Saya sandarkan handpone ke sebuah batang kelapa. Petunjuk dari warga desa begitu jelas. Dilarang bergerak agar terjangkau jaringan. Jadilah saya berdiri tanpa sedikit pun menggerakan handpone. Kelelahan begitu terasa, terutama tangan karena pegal mengangkat handpone. Sesekali saya berteriak dengan geram lantaran tak kunjung mendapatkan signal.
Saya tak sendiri, beberapa warga juga datang ke spot ini guna mencari jaringan komunikasi. Suasana malam biasanya paling ramai, lokasi yang berada di kebun kelapa dan berbatasan dengan pantai ini selalu di penuhi warga walau gelap lantaran tak adanya penerangan. Lampu di desa kami biasanya sudah padam pukul 10 malam.
Saking gelapnya,antara satu dengan yang lain tak saling melihat. Satu-satunya yang bisa dikenali ialah suara ketika saling menyahut atau saling langsung duduk di dekat mereka. Selebihnya, hanya cahaya dari layar handpone yang menyala berjejeran.
Kejadian lucu sering terjadi, di tengah gelapnya malam, warga sering berteriak dengan posisi handpone yang menjulang ke langit sembari berucap “ halo-halo, dengar tidak?”. Atau, lari karena tiba-tiba siulan setan yang begitu kencang.
Sekian lama menunggu, handpone yang saya sandarkan ke batang kelapa menangkap satu bar signal naik dua lalu turun lagi satu. Begitu seterusnya. Walau begitu saya bahagia, handpone saya berbunyi. Sms bertumpuk-tumpuk masuk. Empat hari pulang ke desa, saya malas ke lokasi jaringan karena jaraknya lumayan jauh dan tempuh dengan berjakan kaki.

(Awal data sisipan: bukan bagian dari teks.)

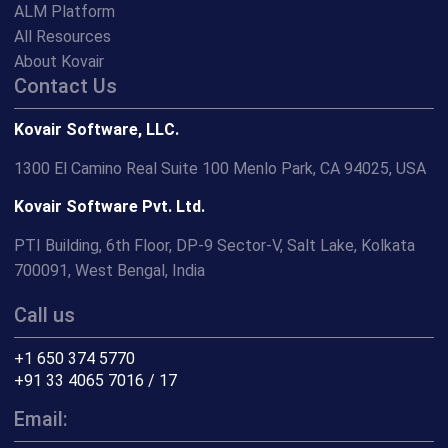
ALM Platform
All Resources
About Kovair
Contact Us
Kovair Software, LLC.
1300 El Camino Real Suite 100 Menlo Park, CA 94025, USA
Kovair Software Pvt. Ltd.
PTI Building, 6th Floor, DP-9 Sector-V, Salt Lake, Kolkata
700091, West Bengal, India
Call us
+1 650 374 5770
+91 33 4065 7016 / 17
Email:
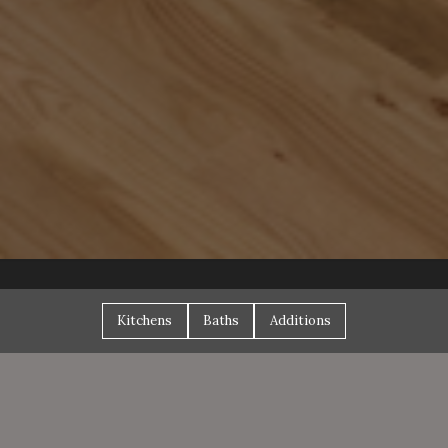
Kitchens
Baths
Additions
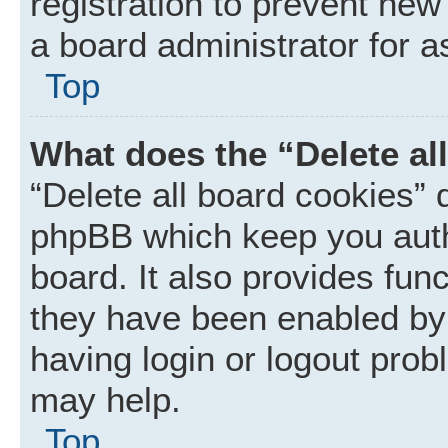
registration to prevent new
a board administrator for a
Top
What does the “Delete al
“Delete all board cookies” 
phpBB which keep you auth
board. It also provides func
they have been enabled by 
having login or logout prob
may help.
Top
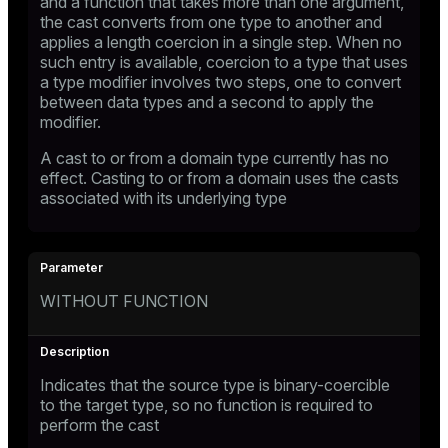
and a function that takes more than one argument,
the cast converts from one type to another and
applies a length coercion in a single step. When no
such entry is available, coercion to a type that uses
a type modifier involves two steps, one to convert
between data types and a second to apply the
modifier.
A cast to or from a domain type currently has no
effect. Casting to or from a domain uses the casts
associated with its underlying type
WITHOUT FUNCTION
Indicates that the source type is binary-coercible
to the target type, so no function is required to
perform the cast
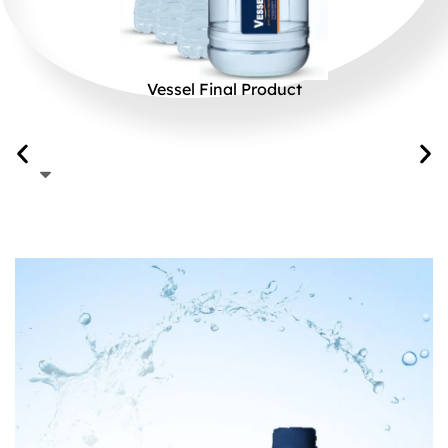
Vessel Final Product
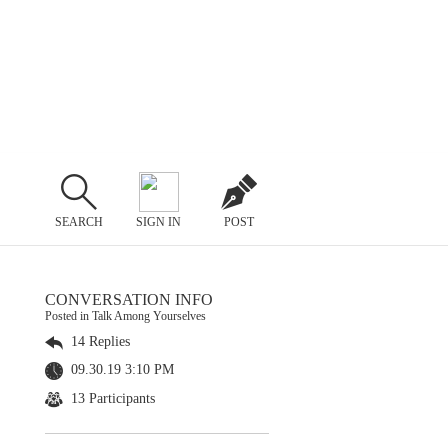
SEARCH
SIGN IN
POST
CONVERSATION INFO
Posted in Talk Among Yourselves
14 Replies
09.30.19 3:10 PM
13 Participants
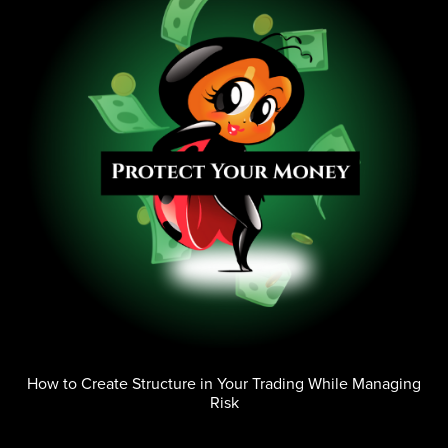
How to Create Structure in Your Trading While Managing
Risk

Terlampau bahagia dan membalas satu persatu sms yang masuk, saya lupa pesan warga agar tidak menggerakan handpone jika sudah mendapatkan Signal. Alhasil, saya harus mengulanginya dari awal dengan menggeser handpone kesana-kemari hanya untuk mendapatkan signal kembali.
Warga yang berada di sekitar tertawa sembari mengejek saya sebagai bocah amatiran dan belum memiliki skill. Benar sih, saya harus bersusah payah mencari signal sementara mereka, sekali duduk di lokasi tertentu sudah bisa menelpon.
Dari pukul 9 hingga pukul 1 malam, saya hanya dua kali mendapatkan signal dengan durasi 30 menit. Saya muak dan pulang. Pegal kaki berdiri sebegitu lamanya hanya untuk berkomunikasi.
Itulah kondisi di desa saya, Desa Mateketen Kecamatan Makian Barat Kabupaten Halmahera Selatan beberapa tahun silam rentang waktu Tahun 2009-2015.
Koneksi telekomunikasi sangat sulit dijangkau dan menjadi barang mewah. Handpone-handpone yang di beli dari kota ibarat barang mati yang tersimpan rapi di dalam lemari dan jarang digunakan. Sekali digunakan, warga harus menuju lokasi-lokasi yang terjangkau signal. Atau berfungsi penuh jika di Kota Ternate.
Konsekuensi desa di pesisir ialah ketika tiba musim ombak disertai angin, jaringan komunikasi otomatis ikut hilang dan tidak terjangkau hingga musim selesai. Warga utamanya bagi yang mempunyai anak bersekolah di Kota, akan menulis surat atau menitipkan pesan kepada warga lain yang menuju kota.